[[ Given passage, beginning ]]
National Potato Chip Day

In the summer of 1853, at a lakeside resort near Saratoga Springs in upstate New York, a cook named George Speck was, according to the most repeated story in snack history, having a difficult evening with a fussy diner. The customer kept sending back his fried potatoes for being too thick and too soft; Speck, the tale runs, retaliated by slicing them so thin and frying them so hard that they could not be speared with a fork, only to find that the diner loved them. Whether or not it happened quite like that, the snack at the centre of the legend now has its own day. National Potato Chip Day, marked each 14 March, celebrates the thin, salted, fried slice of potato known as a crisp in Britain and a chip in North America: a food of almost insolent simplicity that has grown into one of the largest snack categories on the planet.
The Saratoga legend, and what really happened
George Speck, later better known as George Crum, was a real man, born on 15 July 1824 in Saratoga County to an African American father, Abraham Speck, and a mother of Native American descent. He genuinely worked as a cook at Moon’s Lake House on Saratoga Lake, a fashionable resort patronised by wealthy New Yorkers. So far, so verifiable. The trouble begins with the rest of the story.
Historians who have dug into the “Saratoga chip” myth point out several awkward facts. The Moon family did not buy the Lake House until 1854, a year after the supposed 1853 invention. Crum’s own sister, Catherine “Aunt Kate” Wicks, later claimed she had been the first to fry the thin slices. And, most damaging of all, crisp fried potatoes were already a known dish in Saratoga before Crum: a New York Herald correspondent writing from the Lake House in July 1849 praised “Eliza, the cook”, whose “potato frying reputation is one of the prominent matters of remark at Saratoga”. Recipes for paper-thin fried potatoes appear in cookbooks earlier still, including in Britain. At least five different people have been credited with the invention over the years. The honest verdict is that nobody invented the potato chip in a single flash of pique; it emerged gradually, and Crum’s restaurant simply made it famous.
From restaurant garnish to packaged snack
For decades the crisp remained a restaurant and grocery item, fried fresh and sold loose from barrels or tins, where it quickly went limp and stale on exposure to air. The leap from local delicacy to industrial snack required two things: a way to keep crisps fresh, and someone determined to sell them everywhere.
[[ Given passage, end ]]
[[ Records supplied, beginning ]]
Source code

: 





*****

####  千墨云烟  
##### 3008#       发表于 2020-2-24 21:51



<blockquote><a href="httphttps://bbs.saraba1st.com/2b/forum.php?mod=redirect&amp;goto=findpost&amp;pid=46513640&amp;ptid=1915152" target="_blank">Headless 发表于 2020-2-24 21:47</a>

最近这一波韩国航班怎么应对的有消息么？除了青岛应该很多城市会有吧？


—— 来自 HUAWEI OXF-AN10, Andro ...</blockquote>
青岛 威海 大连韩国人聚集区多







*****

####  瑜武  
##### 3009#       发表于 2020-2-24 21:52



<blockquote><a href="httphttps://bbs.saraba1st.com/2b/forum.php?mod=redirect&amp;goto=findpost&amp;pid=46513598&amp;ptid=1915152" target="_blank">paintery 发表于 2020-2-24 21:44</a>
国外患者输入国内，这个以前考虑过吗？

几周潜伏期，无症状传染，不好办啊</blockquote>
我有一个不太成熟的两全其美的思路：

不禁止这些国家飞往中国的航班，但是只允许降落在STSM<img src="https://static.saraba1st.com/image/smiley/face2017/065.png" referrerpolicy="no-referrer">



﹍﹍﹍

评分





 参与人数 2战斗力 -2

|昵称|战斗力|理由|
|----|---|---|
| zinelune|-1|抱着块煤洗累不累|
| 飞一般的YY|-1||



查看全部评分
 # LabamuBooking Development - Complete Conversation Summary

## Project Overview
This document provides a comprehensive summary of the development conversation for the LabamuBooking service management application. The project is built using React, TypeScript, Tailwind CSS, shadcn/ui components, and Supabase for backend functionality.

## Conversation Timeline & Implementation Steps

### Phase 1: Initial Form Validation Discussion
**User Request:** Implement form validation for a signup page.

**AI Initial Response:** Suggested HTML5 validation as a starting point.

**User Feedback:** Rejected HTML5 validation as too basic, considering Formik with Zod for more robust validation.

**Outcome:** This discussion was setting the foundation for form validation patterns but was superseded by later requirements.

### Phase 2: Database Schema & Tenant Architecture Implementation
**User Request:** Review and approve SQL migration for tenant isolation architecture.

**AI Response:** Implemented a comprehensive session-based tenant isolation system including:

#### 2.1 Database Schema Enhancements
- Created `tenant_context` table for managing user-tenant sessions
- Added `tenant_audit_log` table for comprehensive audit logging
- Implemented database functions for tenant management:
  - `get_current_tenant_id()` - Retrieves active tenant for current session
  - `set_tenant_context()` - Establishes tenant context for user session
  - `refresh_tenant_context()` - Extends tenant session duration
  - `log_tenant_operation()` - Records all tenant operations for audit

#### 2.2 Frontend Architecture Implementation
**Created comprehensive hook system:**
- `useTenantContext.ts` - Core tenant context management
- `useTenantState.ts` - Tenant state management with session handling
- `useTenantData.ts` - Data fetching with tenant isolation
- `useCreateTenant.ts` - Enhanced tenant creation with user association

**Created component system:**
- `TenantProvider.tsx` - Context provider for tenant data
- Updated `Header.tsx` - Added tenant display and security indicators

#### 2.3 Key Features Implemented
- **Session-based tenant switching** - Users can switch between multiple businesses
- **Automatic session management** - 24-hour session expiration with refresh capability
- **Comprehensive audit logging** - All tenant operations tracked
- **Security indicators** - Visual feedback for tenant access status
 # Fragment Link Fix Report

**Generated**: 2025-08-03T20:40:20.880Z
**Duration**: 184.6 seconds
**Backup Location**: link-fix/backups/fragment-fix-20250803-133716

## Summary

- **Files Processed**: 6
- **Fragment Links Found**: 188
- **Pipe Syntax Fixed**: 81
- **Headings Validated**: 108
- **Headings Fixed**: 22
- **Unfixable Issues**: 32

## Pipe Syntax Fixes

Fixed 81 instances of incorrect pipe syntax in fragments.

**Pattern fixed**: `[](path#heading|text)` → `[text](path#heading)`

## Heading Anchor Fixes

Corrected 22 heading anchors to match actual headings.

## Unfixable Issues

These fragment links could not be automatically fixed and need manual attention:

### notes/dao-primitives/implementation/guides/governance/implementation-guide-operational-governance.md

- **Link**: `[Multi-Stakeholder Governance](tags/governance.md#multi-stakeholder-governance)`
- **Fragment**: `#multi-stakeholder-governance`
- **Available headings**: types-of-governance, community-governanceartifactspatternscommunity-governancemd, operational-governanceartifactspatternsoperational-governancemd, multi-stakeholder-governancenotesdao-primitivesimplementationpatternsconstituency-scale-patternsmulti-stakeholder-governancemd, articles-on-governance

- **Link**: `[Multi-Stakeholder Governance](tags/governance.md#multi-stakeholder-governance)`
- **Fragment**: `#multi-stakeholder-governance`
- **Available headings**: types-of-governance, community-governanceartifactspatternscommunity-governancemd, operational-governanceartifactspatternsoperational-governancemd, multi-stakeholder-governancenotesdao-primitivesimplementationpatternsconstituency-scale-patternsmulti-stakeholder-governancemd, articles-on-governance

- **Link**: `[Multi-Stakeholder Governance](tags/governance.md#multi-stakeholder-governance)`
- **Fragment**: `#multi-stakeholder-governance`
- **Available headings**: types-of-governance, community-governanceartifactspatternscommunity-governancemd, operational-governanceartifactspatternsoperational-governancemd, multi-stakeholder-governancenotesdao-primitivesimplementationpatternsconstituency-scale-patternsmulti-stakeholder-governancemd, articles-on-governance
[[ Records supplied, end ]]
-- Set of tasks --
1. Transcribe the part of the potato chip article that begins at the words "The Saratoga legend, and" and stops after the words "of the story.".
2. Pick up the potato chip article after its last sentence and keep writing it.

-- Replies --
1.
The Saratoga legend, and what really happened
George Speck, later better known as George Crum, was a real man, born on 15 July 1824 in Saratoga County to an African American father, Abraham Speck, and a mother of Native American descent. He genuinely worked as a cook at Moon’s Lake House on Saratoga Lake, a fashionable resort patronised by wealthy New Yorkers. So far, so verifiable. The trouble begins with the rest of the story.

2.
For a while the snack travelled under its own legend. Crum’s chips, popularised at the Lake House, spread across the United States as “Saratoga Chips”, and by 1895 a Cleveland entrepreneur, William Tappendon, was manufacturing them for grocery sale rather than serving them fresh — the first move out of the restaurant and into the shop. The deeper freshness problem, though, was solved by packaging. In 1926 a Californian businesswoman named Laura Scudder, running her family’s chip business in Monterey Park, began having her workers iron sheets of waxed paper into bags, fill them with crisps and seal the tops with a warm iron, an innovation that kept the contents crisp, clean and uncrushed and made the snack genuinely portable. The selling was done, most famously, by Herman Lay. Lay began as a travelling salesman in the American South, distributing crisps out of the boot of his car around Nashville from 1932; in 1938 he bought the Atlanta-based Barrett Food Company and put his own name on the bags. Lay’s merged with the Frito Company in 1961 to form Frito-Lay, which in turn joined Pepsi-Cola in 1965 to create PepsiCo, the corporate engine behind much of the modern snack aisle.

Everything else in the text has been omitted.